**What to produce**
Please update the lines of the items starting at the one containing "de pantalla de" and ending at the one containing "- Es importante" by changing "los dos sistemas" to "ambos sistemas" and leaving everything else as it is. Return only those lines.

======== Material provided

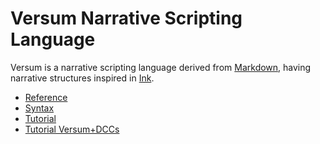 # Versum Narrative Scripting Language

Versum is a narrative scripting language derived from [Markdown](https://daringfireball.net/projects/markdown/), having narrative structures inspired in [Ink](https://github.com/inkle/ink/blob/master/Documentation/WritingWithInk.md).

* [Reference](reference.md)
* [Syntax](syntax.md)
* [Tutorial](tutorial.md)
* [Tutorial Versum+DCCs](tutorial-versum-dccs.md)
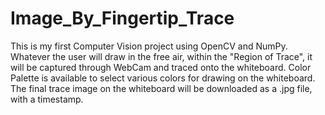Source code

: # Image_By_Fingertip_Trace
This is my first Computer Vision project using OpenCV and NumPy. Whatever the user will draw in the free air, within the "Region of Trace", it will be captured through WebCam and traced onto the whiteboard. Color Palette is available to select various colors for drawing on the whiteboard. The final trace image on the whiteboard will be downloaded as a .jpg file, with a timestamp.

================
======== Material provided

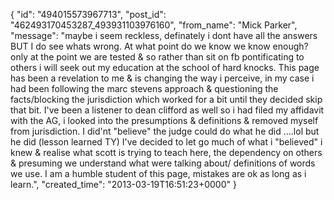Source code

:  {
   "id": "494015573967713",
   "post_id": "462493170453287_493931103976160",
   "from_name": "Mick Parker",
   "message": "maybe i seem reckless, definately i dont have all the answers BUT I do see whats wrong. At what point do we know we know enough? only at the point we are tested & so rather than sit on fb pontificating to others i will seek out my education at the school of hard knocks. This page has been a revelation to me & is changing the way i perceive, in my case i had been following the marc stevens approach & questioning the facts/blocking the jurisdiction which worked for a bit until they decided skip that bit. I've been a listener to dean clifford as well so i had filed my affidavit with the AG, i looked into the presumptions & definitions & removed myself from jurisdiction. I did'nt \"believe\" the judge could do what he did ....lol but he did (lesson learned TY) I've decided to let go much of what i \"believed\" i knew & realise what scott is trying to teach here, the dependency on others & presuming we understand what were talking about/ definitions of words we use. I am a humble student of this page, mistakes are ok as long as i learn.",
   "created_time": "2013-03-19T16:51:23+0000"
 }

================
======== Material provided

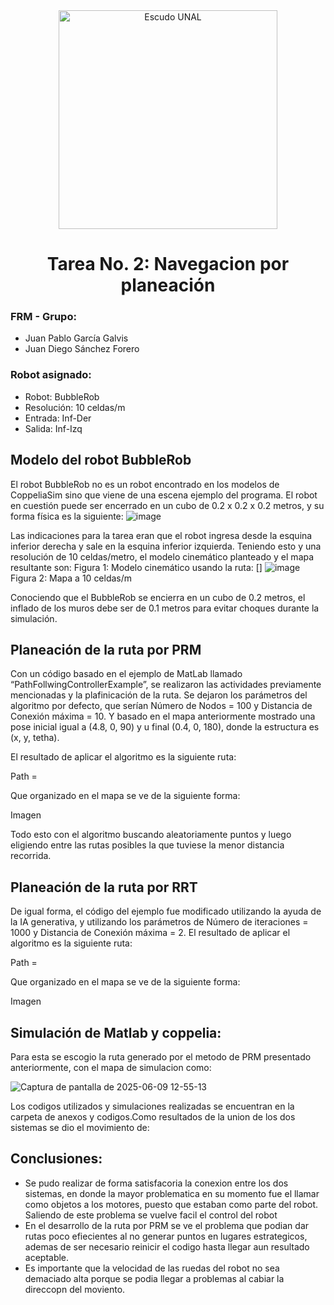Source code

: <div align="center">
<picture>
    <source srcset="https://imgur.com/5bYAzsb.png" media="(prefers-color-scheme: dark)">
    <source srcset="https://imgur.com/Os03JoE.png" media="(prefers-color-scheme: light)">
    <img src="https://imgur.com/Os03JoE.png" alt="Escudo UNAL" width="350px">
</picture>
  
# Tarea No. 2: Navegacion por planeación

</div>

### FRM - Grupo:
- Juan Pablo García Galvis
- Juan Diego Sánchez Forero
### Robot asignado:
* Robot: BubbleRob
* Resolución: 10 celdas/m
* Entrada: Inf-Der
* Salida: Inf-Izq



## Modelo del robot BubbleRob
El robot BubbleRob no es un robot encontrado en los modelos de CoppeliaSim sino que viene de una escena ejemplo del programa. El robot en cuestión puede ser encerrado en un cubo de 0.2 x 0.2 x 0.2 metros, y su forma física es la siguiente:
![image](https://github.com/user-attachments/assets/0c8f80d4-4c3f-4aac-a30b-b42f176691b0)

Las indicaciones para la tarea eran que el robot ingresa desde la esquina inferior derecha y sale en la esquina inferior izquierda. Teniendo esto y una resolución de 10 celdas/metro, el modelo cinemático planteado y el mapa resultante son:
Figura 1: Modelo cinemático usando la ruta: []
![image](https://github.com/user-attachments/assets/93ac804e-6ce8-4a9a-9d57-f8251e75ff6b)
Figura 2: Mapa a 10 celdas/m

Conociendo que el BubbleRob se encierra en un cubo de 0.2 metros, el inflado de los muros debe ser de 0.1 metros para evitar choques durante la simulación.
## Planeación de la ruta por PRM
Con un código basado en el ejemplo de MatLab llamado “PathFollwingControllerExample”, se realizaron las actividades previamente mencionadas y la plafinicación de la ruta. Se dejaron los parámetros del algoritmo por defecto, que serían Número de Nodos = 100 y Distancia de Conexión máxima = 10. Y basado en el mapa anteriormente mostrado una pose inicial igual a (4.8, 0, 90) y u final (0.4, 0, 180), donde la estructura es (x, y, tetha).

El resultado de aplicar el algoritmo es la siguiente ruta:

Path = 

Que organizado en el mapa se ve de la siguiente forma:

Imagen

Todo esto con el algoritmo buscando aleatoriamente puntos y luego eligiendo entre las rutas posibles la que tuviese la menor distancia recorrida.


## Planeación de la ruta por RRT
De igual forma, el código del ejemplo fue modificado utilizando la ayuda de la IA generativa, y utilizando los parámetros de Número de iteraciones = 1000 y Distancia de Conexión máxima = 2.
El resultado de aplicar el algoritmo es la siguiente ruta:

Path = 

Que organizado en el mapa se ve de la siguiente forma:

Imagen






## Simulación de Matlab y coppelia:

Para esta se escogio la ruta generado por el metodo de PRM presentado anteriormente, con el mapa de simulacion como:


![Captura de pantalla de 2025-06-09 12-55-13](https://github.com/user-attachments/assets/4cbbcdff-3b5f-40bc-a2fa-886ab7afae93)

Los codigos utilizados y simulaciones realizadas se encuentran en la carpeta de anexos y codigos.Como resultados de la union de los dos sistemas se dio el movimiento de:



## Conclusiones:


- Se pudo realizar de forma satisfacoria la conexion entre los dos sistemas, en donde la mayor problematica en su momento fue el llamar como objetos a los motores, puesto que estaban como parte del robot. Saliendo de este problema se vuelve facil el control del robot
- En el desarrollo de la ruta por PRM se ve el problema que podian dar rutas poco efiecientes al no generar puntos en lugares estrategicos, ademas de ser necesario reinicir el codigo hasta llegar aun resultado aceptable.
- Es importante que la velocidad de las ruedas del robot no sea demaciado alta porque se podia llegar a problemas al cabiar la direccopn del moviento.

================

**Result of the exercise**
![Captura de pantalla de 2025-06-09 12-55-13](https://github.com/user-attachments/assets/4cbbcdff-3b5f-40bc-a2fa-886ab7afae93)

Los codigos utilizados y simulaciones realizadas se encuentran en la carpeta de anexos y codigos.Como resultados de la union de ambos sistemas se dio el movimiento de:



## Conclusiones:


- Se pudo realizar de forma satisfacoria la conexion entre ambos sistemas, en donde la mayor problematica en su momento fue el llamar como objetos a los motores, puesto que estaban como parte del robot. Saliendo de este problema se vuelve facil el control del robot
- En el desarrollo de la ruta por PRM se ve el problema que podian dar rutas poco efiecientes al no generar puntos en lugares estrategicos, ademas de ser necesario reinicir el codigo hasta llegar aun resultado aceptable.
- Es importante que la velocidad de las ruedas del robot no sea demaciado alta porque se podia llegar a problemas al cabiar la direccopn del moviento.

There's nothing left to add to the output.